Studiano,
sono una bella classe terza, probabilmente saranno promossi, ma sono
solo 13: il Provveditorato nega fin d'ora la continuazione del loro
percorso di studi
Mercoledì 9 maggio
2012, alle ore 10.40, è accaduto, all’IIS Fantini di Vergato, un
fatto inquietante.
La classe III
Grafica si stava preparando, insieme alla prof.ssa di storia
dell’arte, all’esame di qualifica che si terrà tra 10 giorni
quando, la dirigente, è entrata in aula con un plico di lettere.
«Dovete darle ai vostri genitori, c’è scritto che, a causa del
numero esiguo, in questa scuola non verrà concessa dal
provveditorato la IV. Dovrete quindi iscrivervi in un altro istituto
o...» Marika inizia a piangere. Linda trattiene l’emozione. Debora
si arrabbia e chiede spiegazioni. La preside chiarisce che non c’è
alcuna possibilità, i numeri parlano chiaro. Debora ribatte che loro
non sono numeri, sono persone. Viene organizzata un’assemblea di
classe straordinaria e, insieme ai rappresentanti d’Istituto, viene
scritta una lettera al provveditore di Bologna Martinez. Ancora una
volta si chiede perché, qual è la ragione che impedirà loro di
avere il futuro che vorrebbero. Poi, insieme ai genitori, il
pomeriggio del giorno successivo, gli studenti si recano in
Provveditorato, ma la risposta, anche se più elusiva, è la stessa:
non ci sono i numeri. Bizzarro, mi pareva di aver letto nella
Costituzione che «la scuola è aperta a tutti» (Art. 34)…
Purtroppo la
situazione della Scuola Pubblica è tale che, in città, nessuno si
stupisce. Il DPR 81/2009 parla chiaro: non si possono costituire
classi con un numero medio inferiore a 22, quindi, ci dice il MIUR,
essendo senza dubbio 13 una cifra più bassa di 22, la III grafica
non ha il diritto di esistere e deve estinguersi. Non si tiene però
conto che, di quei tredici, i più vivono in paesini circostanti i
cui mezzi di trasporto non consentono di raggiungere Bologna, ovvero
il luogo più vicino in cui è situato l’indirizzo scolastico
omologo. Questo significa che, verosimilmente, 10 di loro
abbandoneranno gli studi, studi che, a sentir sempre la Costituzione,
dovrebbero essere un diritto. La volontà politica che il
provveditorato manifesta con tale azione non è l’applicazione di
un semplice atto burocratico, bensì l’eliminazione istituzionale
di una classe perfettamente in corso, con tutto ciò che ne consegue.
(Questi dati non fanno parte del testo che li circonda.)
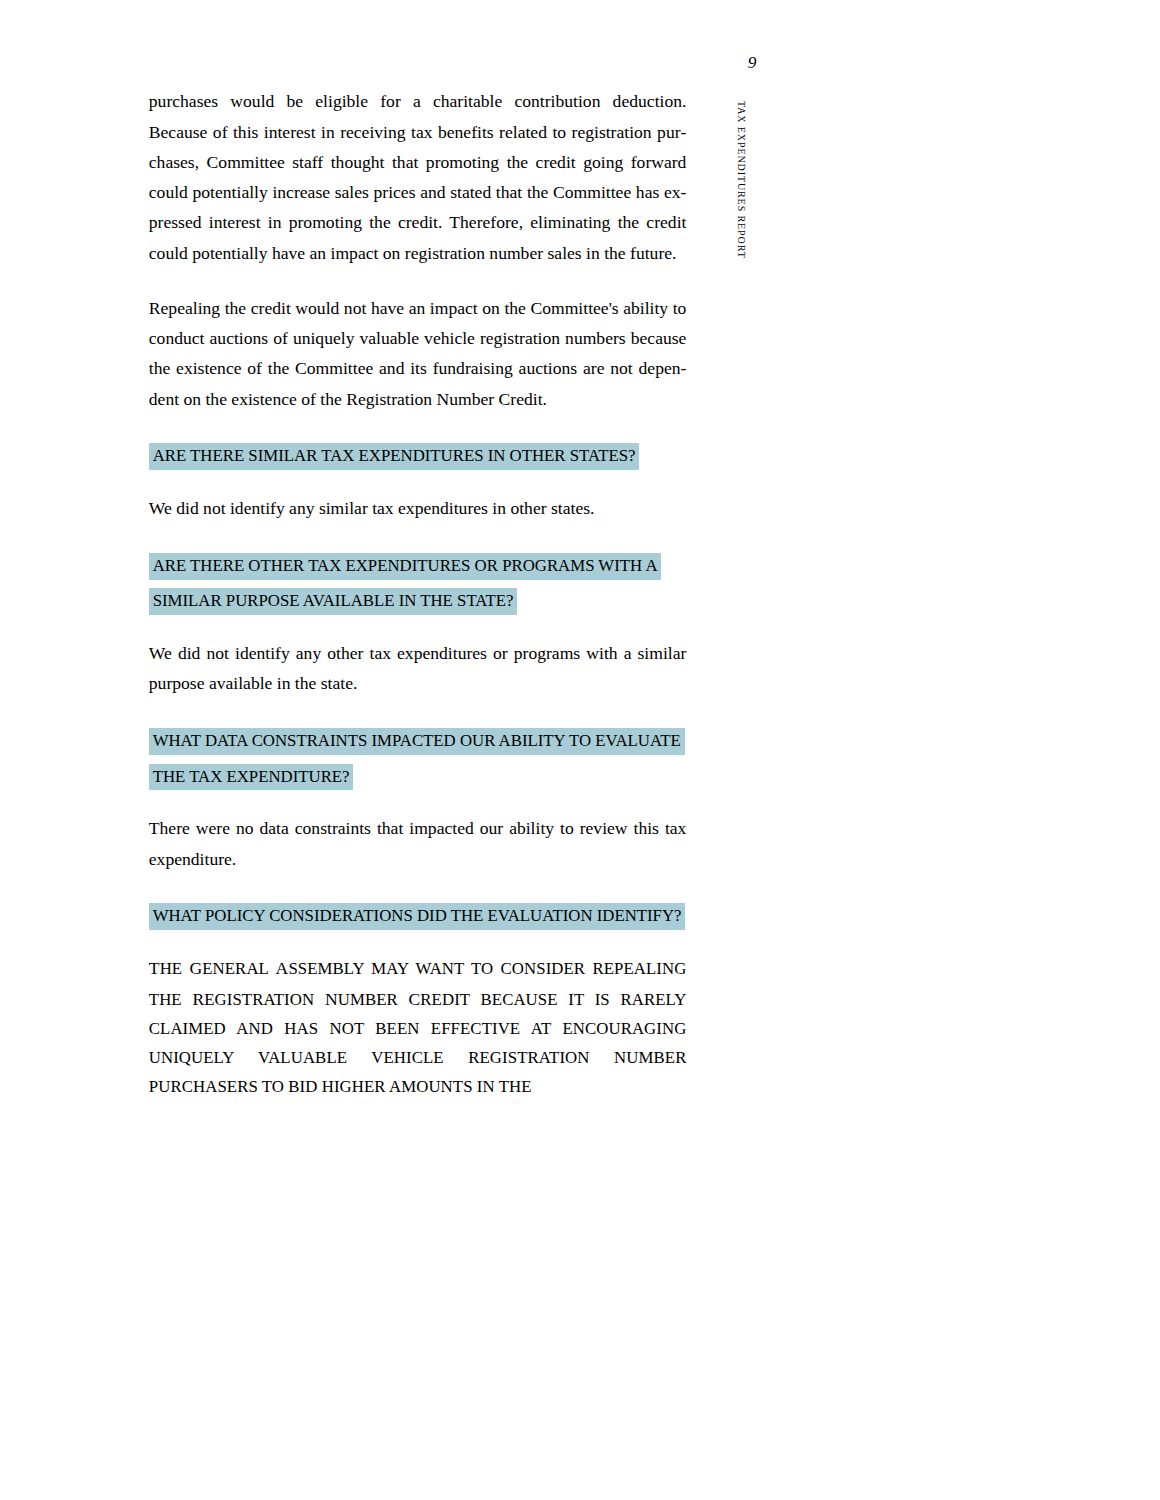9
Tax Expenditures Report
purchases would be eligible for a charitable contribution deduction. Because of this interest in receiving tax benefits related to registration purchases, Committee staff thought that promoting the credit going forward could potentially increase sales prices and stated that the Committee has expressed interest in promoting the credit. Therefore, eliminating the credit could potentially have an impact on registration number sales in the future.
Repealing the credit would not have an impact on the Committee's ability to conduct auctions of uniquely valuable vehicle registration numbers because the existence of the Committee and its fundraising auctions are not dependent on the existence of the Registration Number Credit.
Are there similar tax expenditures in other states?
We did not identify any similar tax expenditures in other states.
Are there other tax expenditures or programs with a similar purpose available in the state?
We did not identify any other tax expenditures or programs with a similar purpose available in the state.
What data constraints impacted our ability to evaluate the tax expenditure?
There were no data constraints that impacted our ability to review this tax expenditure.
What policy considerations did the evaluation identify?
The General Assembly may want to consider repealing the Registration Number Credit because it is rarely claimed and has not been effective at encouraging uniquely valuable vehicle registration number purchasers to bid higher amounts in the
Ma l’articolo 3 non dice che «è compito della Repubblica
rimuovere gli ostacoli di ordine economico e sociale, che, limitando
di fatto la libertà e l'eguaglianza dei cittadini, impediscono il
pieno sviluppo della persona umana e l'effettiva partecipazione di
tutti i lavoratori all'organizzazione politica, economica e sociale
del Paese»? Imporre, a livello istituzionale, a dei ragazzi
minorenni di abbandonare il proprio percorso scolastico non è forse
impedirne il pieno sviluppo? Ma la Repubblica doveva rimuovere gli
ostacoli o crearne?
In questi ultimi
giorni si fa un gran parlare dell’importanza di diffondere nelle
scuole la cultura della valutazione. Forse, invece, è il caso di
diffondere, in primis al MIUR, il valore dell’istruzione. Il Paese,
composto da persone e non da numeri, non può assolutamente
permettersi di rinunciarvi. Quindi, vi e mi domando: dobbiamo
accettare tutto nel silenzio anche questa volta? Tolleriamo che
sopprimano una classe che vorrebbe semplicemente completare il
proprio piano di studi? Possiamo permettere l'eliminazione
burocratica del percorso scolastico di questi 13 ragazze e ragazzi?